Yet the Republican-controlled House has advanced no bills that deal with unemployment compensation.

So with less than two weeks left in the legislative session, Smith said he and Democratic colleagues in the House saw HB 1463 — which focused on the state’s notoriously plagued online unemployment-benefits system — as perhaps the last chance to pass unemployment-benefits legislation.

Smith and Rep. Anna Eskamani, D-Orlando, attempted to add to that bill three amendments whose provisions fell short of what they called for in a bill that the House never considered.

Smith said their amendments would have made more Floridians eligible for jobless benefits, increased the maximum weekly benefit to $375 a week and increased the eligibility period to 22 weeks — still fewer than the 26 weeks that most states offer.

But voting along party lines, the House blocked all three amendments.

“These were very modest proposals that we put forward, and we are very disappointed that they were not adopted because this bill is the only legislative vehicle in the 2021 session” that could carry those amendments, Smith told Spectrum News on Tuesday.

He called the rejection by Republicans “so disappointing and frustrating” and the status of Florida’s unemployment system “so much more than a broken website.”

“It's about increasing the number of weeks that are eligible for benefits for unemployment, and it's also about increasing that weekly benefit,” Smith said.

The apparent doom to increased unemployment benefits this year comes despite bipartisan support in the Republican-controlled Senate for a bill that would increase the maximum weekly amount to $375 and the duration to 14 weeks. That bill breezed through two committees and stands poised to pass the full Senate.

Yet that means nothing without a companion bill in the House and support from Gov. Ron DeSantis, who last week said unemployment compensation was “fine” as it stood and that “our goal is to get people back to work.”

Sen. Linda Stewart, D-Orlando, suggested that DeSantis’ remarks could have made Republicans in the House of Representatives think twice about supporting any last-minute unemployment-benefits legislation.

“I just think when you make statements like that, it causes a ripple effect, and that effect is that the House just doesn’t want to touch it,” she said.

Before Tuesday’s House action, Stewart said she wasn’t giving up.

“We can’t give up,” she told Spectrum News. “The citizens deserve the strongest working product that we can provide. And we’re not going to give up.”

Stewart said the fate of increased employment benefits stood with a Republican — Seminole County Sen. Jason Brodeur, sponsor of the Senate bill that includes such provisions.

Stewart said Brodeur had told her that he “is definitely trying to make his case to the governor” to support his bill. After the Senate failed to consider her own bill, which called for $400 a week and 26 weeks of benefits, Stewart joined Brodeur’s bill as a co-sponsor and said she worked to increase the duration of benefits from 12 weeks to 14 weeks.

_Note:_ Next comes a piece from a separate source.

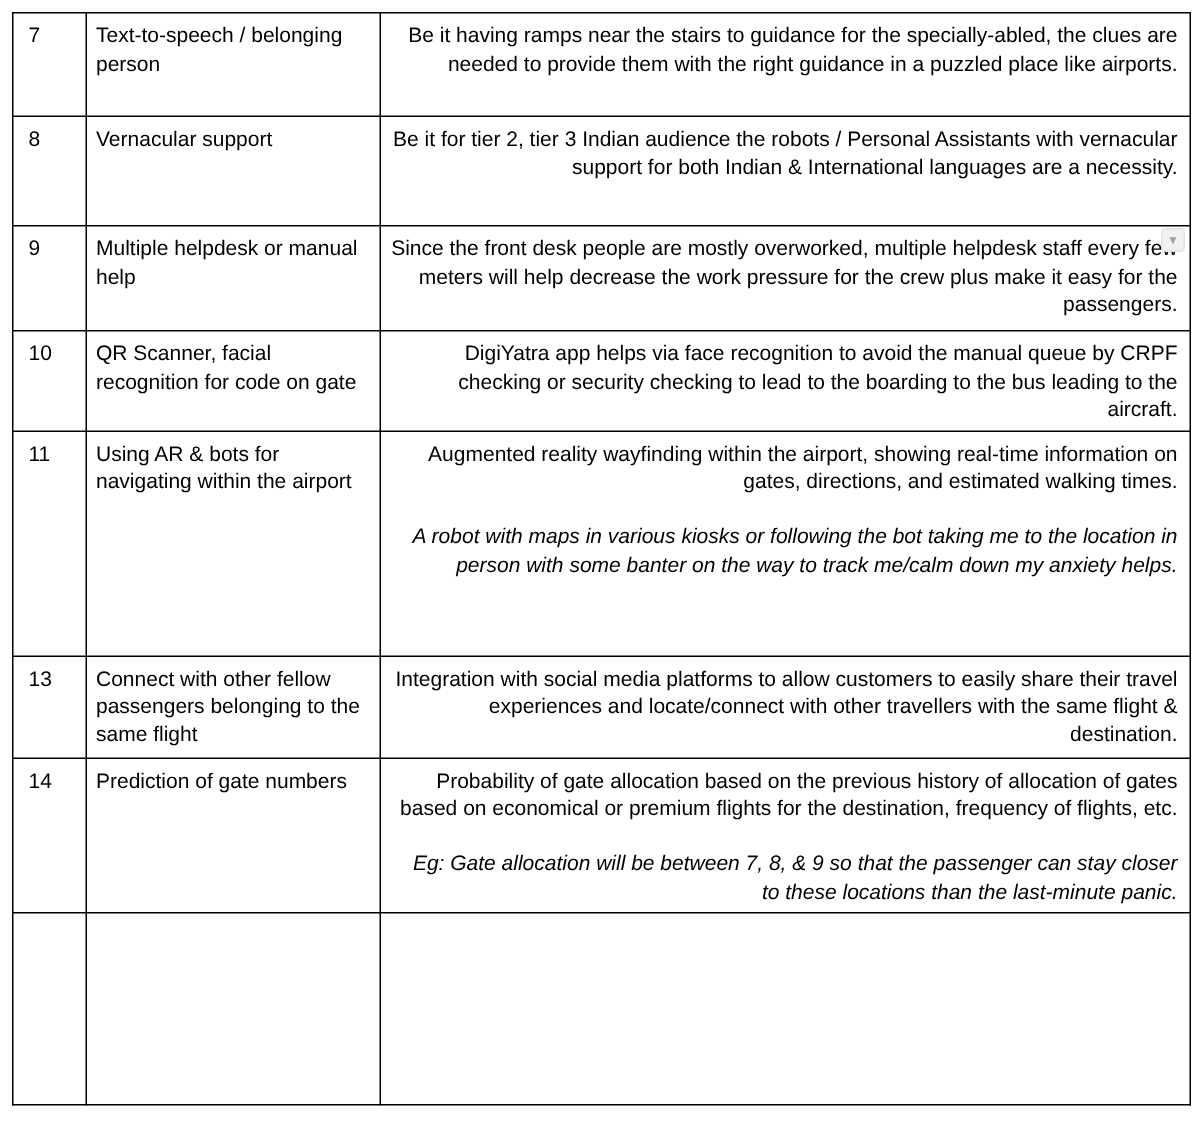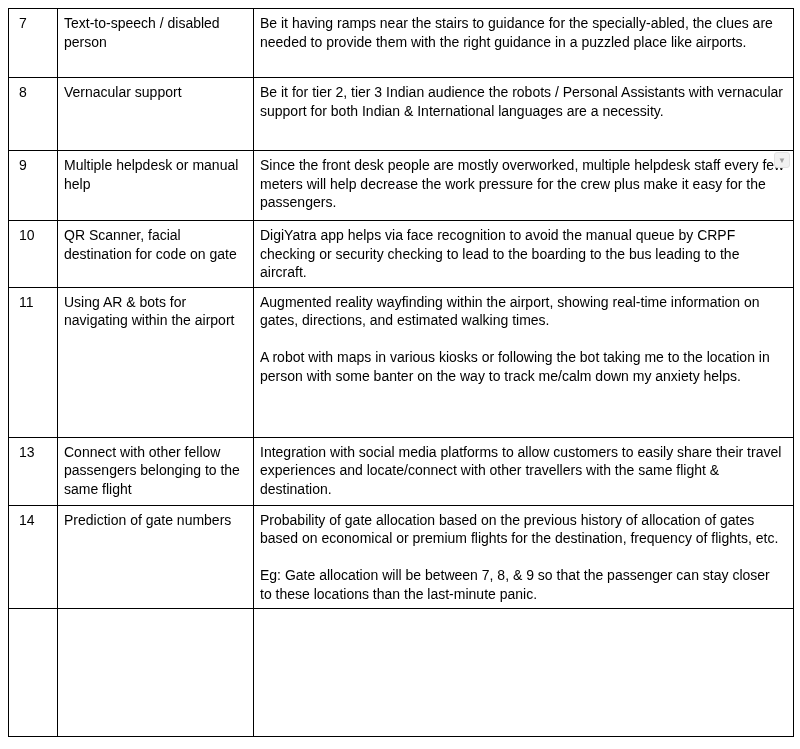"Text-to-speech / disabled person" div { text: disabled -> belonging }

“He said he’s going to need to talk to the governor to see if he can get him to accept this paltry amount of money,” Stewart said, referring to the increase to $375 a week.

Brodeur’s office did not reply by Wednesday afternoon to two requests on Tuesday from Spectrum News for comment. Also, DeSantis’ office didn’t reply to a request for comment on whether the governor would even consider signing any unemployment-benefits legislation into law.

But as Rep. Smith pointed out, support from DeSantis wouldn’t matter without similar unemployment-benefits legislation in the House.

“At this point in the 2021 legislative session, it would require extraordinary measures for the legislature to pass a bill that increases unemployment benefits or extends the number of weeks,” Smith said Tuesday.

The office of House Speaker Chris Sprowls, R-Palm Harbor, didn’t respond to a Tuesday email asking where he stood on the question of increased unemployment benefits.

Before the House rejected her amendments on Tuesday, Eskamani told Spectrum News in a text message that Speaker Sprowls "has told me it really matters what the senate does." That could mean that if the Senate passes the legislation and wants it badly enough, the House might find a way to follow suit through negotiations and tradeoffs, she said.

Advocates of further strengthening jobless benefits have pointed to a Republican-controlled legislature that voted to require out-of-state online retailers to collect Florida sales taxes, which will be used to replenish the state’s Unemployment Compensation Trust Fund. That will help Florida business owners avoid an increase in unemployment taxes.

DeSantis signed that legislation into law this week.

“I think it’s just going to look really bad if all we do is give businesses the tax breaks that they may need or may not need — I’m not going to argue that fact,” Stewart said. “But when you give nothing — nothing — to the individuals who are unemployed, it's just not… it’s insane.”